Almost no one denies that changes to the oil-revenue system, which now provides about 83 percent of the state's revenue, will have a potentially significant effect. But some gas analysts cautioned that the pipeline's future would be shaped by forces well beyond the governor's control.

"This agreement is only one step on the part of one potential applicant to build a project," said Arlon Tussing, a research economist at the University of Alaska Anchorage, who specializes in gas projects. "The final decision about this is going to be made by the respective regulatory authorities in the United States and Canada, as well as their governments. And there's going to be tremendous opposition."

The plan will meet its most immediate tests in Alaska's Legislature, where Democrats have criticized the governor's decision to reduce proposed pipeline taxes to 20 percent of profit from an earlier plan of 25 percent. The broader overhaul of the oil-tax system is also expected to face criticism.

And there is substantial popular support for another proposal in Alaska that would build a smaller pipeline to the port of Valdez, and then ship the gas south by tanker.

Nonetheless, the political maneuvering at the state level may prove easier to resolve than other issues.

The idea of increasing U.S. gas supplies using U.S. sources has obvious political and national security appeal, particularly given that the fuel is increasingly used as a substitute for coal in electricity-generating stations.
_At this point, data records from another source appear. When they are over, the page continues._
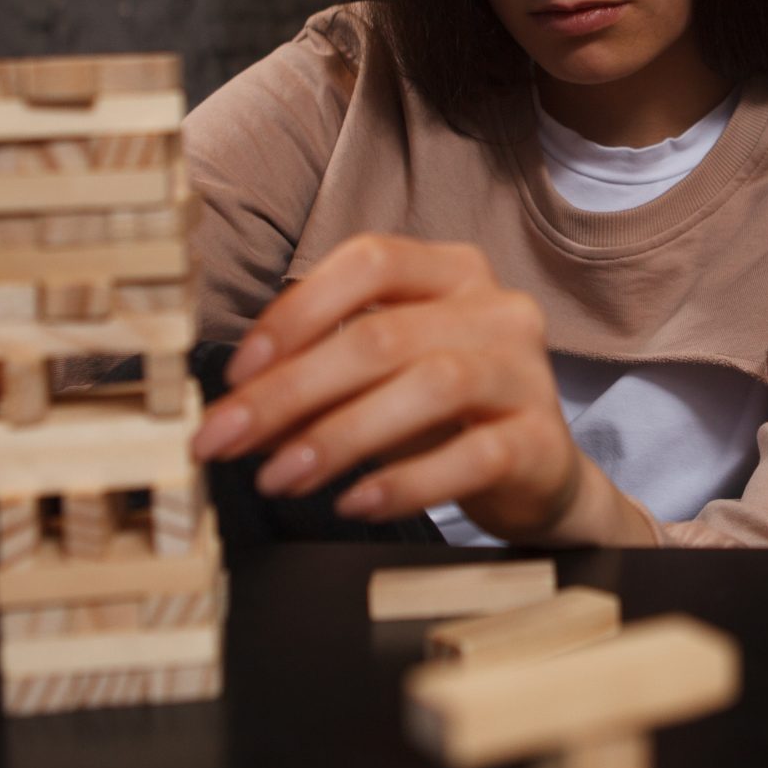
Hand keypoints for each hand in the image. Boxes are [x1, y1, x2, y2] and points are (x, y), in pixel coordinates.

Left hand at [190, 235, 600, 540]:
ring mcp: (527, 372)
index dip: (296, 313)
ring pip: (430, 387)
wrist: (541, 476)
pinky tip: (354, 504)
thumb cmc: (449, 416)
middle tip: (225, 440)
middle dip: (290, 390)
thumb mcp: (382, 381)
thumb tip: (234, 411)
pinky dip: (405, 482)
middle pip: (384, 334)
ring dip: (339, 436)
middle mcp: (497, 309)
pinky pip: (472, 456)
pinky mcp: (542, 441)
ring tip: (279, 478)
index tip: (235, 374)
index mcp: (453, 272)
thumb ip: (319, 381)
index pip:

Andre Plourde, an energy economist at the University of Alberta in Edmonton, said that the world's largest known gas reserves were concentrated in countries not known for political stability, notably Iran and Russia.
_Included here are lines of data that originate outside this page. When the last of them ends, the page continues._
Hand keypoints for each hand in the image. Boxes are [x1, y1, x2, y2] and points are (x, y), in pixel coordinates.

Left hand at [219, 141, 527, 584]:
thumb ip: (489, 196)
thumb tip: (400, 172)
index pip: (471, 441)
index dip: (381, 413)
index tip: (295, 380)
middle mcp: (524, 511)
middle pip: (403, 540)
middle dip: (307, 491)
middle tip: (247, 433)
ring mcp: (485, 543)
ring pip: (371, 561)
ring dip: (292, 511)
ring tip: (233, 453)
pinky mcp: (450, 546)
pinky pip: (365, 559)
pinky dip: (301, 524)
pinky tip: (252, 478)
"Given the Bush administration's focus on what it considers to be energy security," Plourde said, "Alaska is going to get a favorable hearing."
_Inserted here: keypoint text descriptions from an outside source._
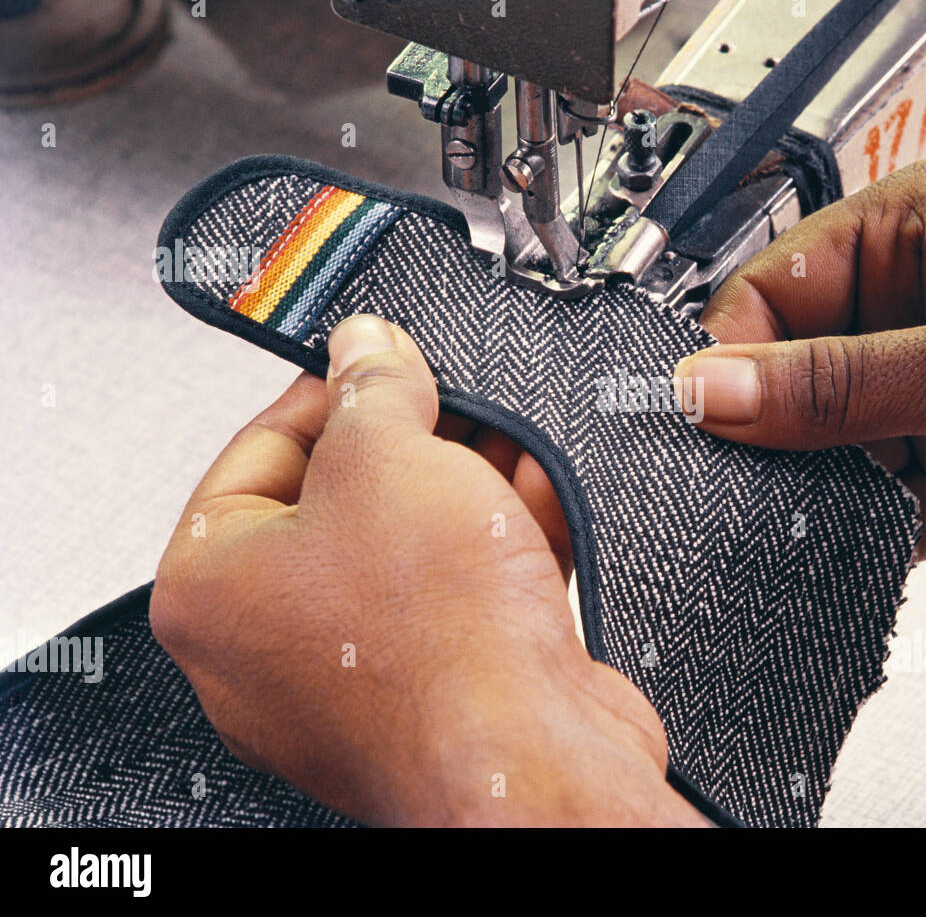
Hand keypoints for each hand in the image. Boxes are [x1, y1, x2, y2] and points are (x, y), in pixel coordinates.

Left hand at [152, 314, 705, 825]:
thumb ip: (374, 388)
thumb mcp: (393, 457)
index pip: (255, 452)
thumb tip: (366, 349)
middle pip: (336, 503)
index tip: (373, 361)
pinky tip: (532, 492)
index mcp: (212, 589)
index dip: (325, 391)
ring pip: (403, 549)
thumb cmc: (437, 646)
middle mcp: (267, 647)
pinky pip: (453, 596)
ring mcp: (349, 679)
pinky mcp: (430, 693)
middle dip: (407, 441)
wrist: (533, 757)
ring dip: (460, 486)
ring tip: (503, 436)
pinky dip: (492, 542)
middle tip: (443, 398)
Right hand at [676, 157, 925, 587]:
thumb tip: (717, 388)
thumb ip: (839, 386)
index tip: (701, 415)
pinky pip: (876, 504)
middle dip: (763, 430)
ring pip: (827, 447)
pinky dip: (854, 532)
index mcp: (921, 239)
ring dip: (807, 487)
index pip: (777, 289)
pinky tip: (842, 550)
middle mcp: (920, 314)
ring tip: (784, 520)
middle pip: (792, 373)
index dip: (732, 353)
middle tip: (730, 479)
But if natural gas prices drop from their current levels, as many expect, economic concerns may outweigh the emphasis on security. If the forecasts of Tussing and others bear out, gas piped from Alaska will have a difficult time competing with gas shipped by tanker from low-cost producers overseas.

Tussing estimates that North American gas reserves are now about 9.5 times annual production. Reserves elsewhere, by contrast, are 88 times production.

"That means it is a lot easier to increase production almost anywhere other than North America," he said. "We have pretty much wrung out the continent."

A preview of some regulatory issues facing an Alaska pipeline might be found in more advanced efforts to build a gas pipeline from the Canadian Arctic. That project, with investors that also include Exxon, has been repeatedly delayed, in part because of issues surrounding land claims by Native groups along the route. The Alaska project will encounter similar issues over permission to dip into the Yukon Territory and parts of Alberta.

Climate change may also complicate environmental reviews. Antoni Lewkowicz, a geography professor at the University of Ottawa, worked on permafrost issues surrounding an Alaska pipeline plan more than 20 years ago. A pattern of warming weather in the Arctic today, he warned, will make engineering the current proposal difficult and costly.

"One of the things that killed the pipeline back in 1982 was the expense of the permafrost accommodations," Lewkowicz said. "Today, it's going to be very difficult to come up with a design that can deal with current conditions and the climate changes that will occur over the next 30 to 50 years. It's a significant and very costly engineering challenge."